Wow, I saw the close up photo's on ASW and wondered what the whole tank looked like.
Very impressive.


----------



## trackhazard (Sep 20, 2006)

Very nice.

I like how the negative space mirrors the rest of the scape almost like a yin-yang. Creates a nice sense of balance. The balance is what really gets to me on this one.

-Charlie


----------



## kakkoii (Jan 18, 2008)

I really like it!


----------



## Genin (Jan 28, 2007)

It's people like you that are the reason that I hate my own scapes!!!!!! 

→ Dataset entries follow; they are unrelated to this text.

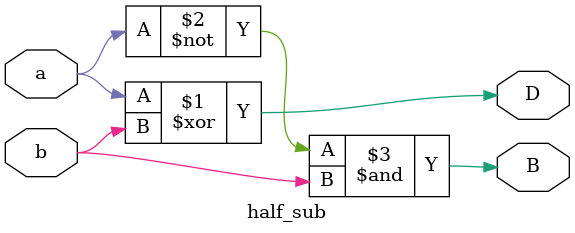
<source format=v>
`timescale 1ns / 1ps
module half_sub(input a, b, output D, B);
  assign D = a ^ b;
  assign B = ~a & b;
endmodule

</source>
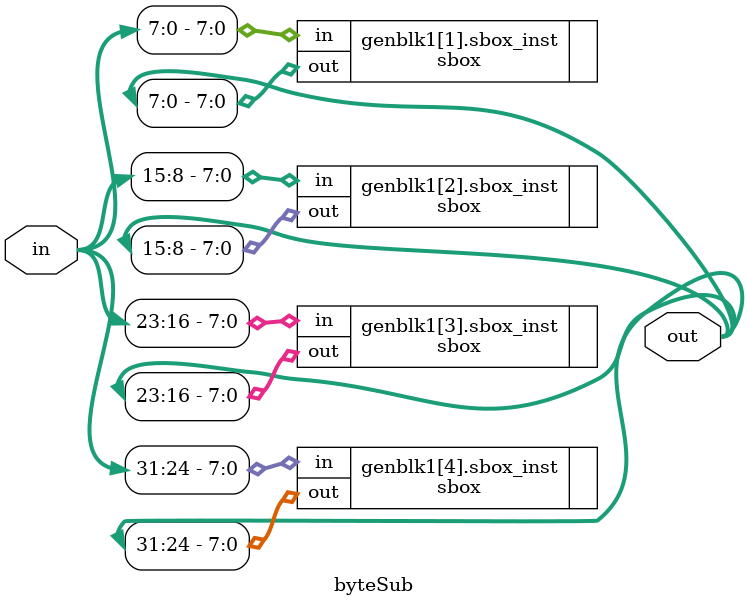
<source format=v>
`ifndef BYTESUB_V
`define BYTESUB_V
`include "sbox.v"
module byteSub (
     input [31:0]in ,
     output [31:0]out
);
genvar i ;
generate
     for(i = 1 ; i <= 4 ; i = i + 1)begin
          sbox sbox_inst(.in(in[i*8 -1 -:8 ]) , .out(out[i*8 -1 -: 8])) ;
     end
endgenerate

     
endmodule
`endif 
</source>
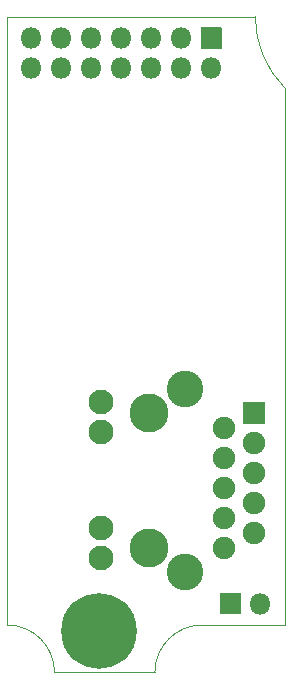
<source format=gbr>
%TF.GenerationSoftware,KiCad,Pcbnew,(5.1.8-0-10_14)*%
%TF.CreationDate,2020-11-27T10:39:21+01:00*%
%TF.ProjectId,SH-ESP32-Ethernet,53482d45-5350-4333-922d-45746865726e,0.1.0*%
%TF.SameCoordinates,Original*%
%TF.FileFunction,Soldermask,Bot*%
%TF.FilePolarity,Negative*%
%FSLAX46Y46*%
G04 Gerber Fmt 4.6, Leading zero omitted, Abs format (unit mm)*
G04 Created by KiCad (PCBNEW (5.1.8-0-10_14)) date 2020-11-27 10:39:21*
%MOMM*%
%LPD*%
G01*
G04 APERTURE LIST*
%TA.AperFunction,Profile*%
%ADD10C,0.050000*%
%TD*%
%ADD11C,1.900000*%
%ADD12C,3.100000*%
%ADD13C,3.300000*%
%ADD14C,2.100000*%
%ADD15O,1.800000X1.800000*%
%ADD16C,6.400000*%
G04 APERTURE END LIST*
D10*
X165000000Y-108500000D02*
X172000000Y-108500000D01*
X161000000Y-112500000D02*
G75*
G02*
X165000000Y-108500000I4000000J0D01*
G01*
X148500000Y-108500000D02*
G75*
G02*
X152500000Y-112500000I0J-4000000D01*
G01*
X169500000Y-57000000D02*
X148500000Y-57000000D01*
X152500000Y-112500000D02*
X161000000Y-112499765D01*
X148500000Y-57000000D02*
X148500000Y-108500000D01*
X171989592Y-63010408D02*
X172000000Y-108500000D01*
X153000000Y-112500000D02*
X153000000Y-112500000D01*
X171989592Y-63010408D02*
G75*
G02*
X169500000Y-57000000I6010408J6010408D01*
G01*
D11*
%TO.C,J301*%
X166835000Y-99415000D03*
D12*
X163535000Y-103985000D03*
X163535000Y-88485000D03*
D13*
X160485000Y-101955000D03*
X160485000Y-90525000D03*
D14*
X156425000Y-102865000D03*
X156425000Y-100325000D03*
X156425000Y-92145000D03*
D11*
X166835000Y-101955000D03*
X169375000Y-100685000D03*
X169375000Y-98145000D03*
X166835000Y-96875000D03*
X169375000Y-95605000D03*
X166835000Y-94335000D03*
X169375000Y-93065000D03*
X166835000Y-91795000D03*
D14*
X156425000Y-89605000D03*
G36*
G01*
X168475000Y-89575000D02*
X170275000Y-89575000D01*
G75*
G02*
X170325000Y-89625000I0J-50000D01*
G01*
X170325000Y-91425000D01*
G75*
G02*
X170275000Y-91475000I-50000J0D01*
G01*
X168475000Y-91475000D01*
G75*
G02*
X168425000Y-91425000I0J50000D01*
G01*
X168425000Y-89625000D01*
G75*
G02*
X168475000Y-89575000I50000J0D01*
G01*
G37*
%TD*%
D15*
%TO.C,J303*%
X169920000Y-106690000D03*
G36*
G01*
X168230000Y-107590000D02*
X166530000Y-107590000D01*
G75*
G02*
X166480000Y-107540000I0J50000D01*
G01*
X166480000Y-105840000D01*
G75*
G02*
X166530000Y-105790000I50000J0D01*
G01*
X168230000Y-105790000D01*
G75*
G02*
X168280000Y-105840000I0J-50000D01*
G01*
X168280000Y-107540000D01*
G75*
G02*
X168230000Y-107590000I-50000J0D01*
G01*
G37*
%TD*%
%TO.C,J302*%
X150540000Y-61340000D03*
X150540000Y-58800000D03*
X153080000Y-61340000D03*
X153080000Y-58800000D03*
X155620000Y-61340000D03*
X155620000Y-58800000D03*
X158160000Y-61340000D03*
X158160000Y-58800000D03*
X160700000Y-61340000D03*
X160700000Y-58800000D03*
X163240000Y-61340000D03*
X163240000Y-58800000D03*
X165780000Y-61340000D03*
G36*
G01*
X164930000Y-57900000D02*
X166630000Y-57900000D01*
G75*
G02*
X166680000Y-57950000I0J-50000D01*
G01*
X166680000Y-59650000D01*
G75*
G02*
X166630000Y-59700000I-50000J0D01*
G01*
X164930000Y-59700000D01*
G75*
G02*
X164880000Y-59650000I0J50000D01*
G01*
X164880000Y-57950000D01*
G75*
G02*
X164930000Y-57900000I50000J0D01*
G01*
G37*
%TD*%
D16*
%TO.C,H1002*%
X156250000Y-109000000D03*
%TD*%
M02*

</source>
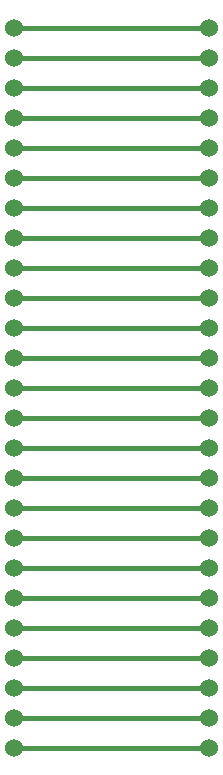
<source format=gbr>
G04 DesignSpark PCB Gerber Version 10.0 Build 5299*
%FSLAX35Y35*%
%MOIN*%
%ADD11C,0.01500*%
%ADD10C,0.06000*%
X0Y0D02*
D02*
D10*
X10250Y10250D03*
Y20250D03*
Y30250D03*
Y40250D03*
Y50250D03*
Y60250D03*
Y70250D03*
Y80250D03*
Y90250D03*
Y100250D03*
Y110250D03*
Y120250D03*
Y130250D03*
Y140250D03*
Y150250D03*
Y160250D03*
Y170250D03*
Y180250D03*
Y190250D03*
Y200250D03*
Y210250D03*
Y220250D03*
Y230250D03*
Y240250D03*
Y250250D03*
X75250Y10250D03*
Y20250D03*
Y30250D03*
Y40250D03*
Y50250D03*
Y60250D03*
Y70250D03*
Y80250D03*
Y90250D03*
Y100250D03*
Y110250D03*
Y120250D03*
Y130250D03*
Y140250D03*
Y150250D03*
Y160250D03*
Y170250D03*
Y180250D03*
Y190250D03*
Y200250D03*
Y210250D03*
Y220250D03*
Y230250D03*
Y240250D03*
Y250250D03*
D02*
D11*
X10250Y20250D02*
X75250D01*
X10250Y30250D02*
X75250D01*
X10250Y50250D02*
X75250D01*
X10250Y70250D02*
X75250D01*
X10250Y90250D02*
X75250D01*
X10250Y110250D02*
X75250D01*
X10250Y130250D02*
X75250D01*
X10250Y150250D02*
X75250D01*
X10250Y170250D02*
X75250D01*
X10250Y190250D02*
X75250D01*
X10250Y210250D02*
X75250D01*
X10250Y230250D02*
X75250D01*
X10250Y250250D02*
X75250D01*
Y10250D02*
X10250D01*
X75250Y40250D02*
X10250D01*
X75250Y60250D02*
X10250D01*
X75250Y80250D02*
X10250D01*
X75250Y100250D02*
X10250D01*
X75250Y120250D02*
X10250D01*
X75250Y140250D02*
X10250D01*
X75250Y160250D02*
X10250D01*
X75250Y180250D02*
X10250D01*
X75250Y200250D02*
X10250D01*
X75250Y220250D02*
X10250D01*
X75250Y240250D02*
X10250D01*
X0Y0D02*
M02*

</source>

just playing, I am envious. It look wonderful and very healthy.


----------



## cs_gardener (Apr 28, 2006)

I love the flow to the tank, it's very pleasing to the eye and easy to get lost in. Great choice of fish and excellent photos!


----------



## gf225 (Mar 26, 2005)

Thanks for the all kind comments!


----------



## bratyboy2 (Feb 5, 2008)

its so lush and beautiful


----------



## jjyo888 (Jan 27, 2007)

whats the size of your tank?


----------



## jciotti (Aug 14, 2007)

Top notch


----------



## stewy098 (Mar 6, 2008)

wow very nice tank what type of camera did you use


----------



## MikeD (Feb 26, 2006)

AWESOME! I love your tank!


----------



## snuffy (Oct 19, 2007)

That's HOT! Love your plants so green and healthy! How long did it take you to get your tank up to this point?


----------



## Mark1 (Feb 5, 2008)

This tank looks great and plants healthy, congratulations, excellent work!
It is the one you´ve already posted teaser shot´s, isn´t it?

Greetz,
Mark.


----------



## Robert Hudson (Feb 5, 2004)

George, of all the tanks you have ever done, this is my all time favorite! Nice job. I love the hill.


----------



## hedson_25 (Sep 20, 2005)

green fantastic!


----------



## slowhand35 (Apr 13, 2007)

Beautiful setup


----------



## Bert H (Mar 2, 2004)

Looks great, George!


----------



## aquanut (Jun 26, 2007)

love the scape! It looks very nice. I really like how open it is on the left in contrast with the right hand side. beautifully done.


----------



## apistaeasy (Jul 16, 2004)

How did you get your embers so red? I fee mine cyclops, and still they are not nearly as red as yours...I'm jealous.


----------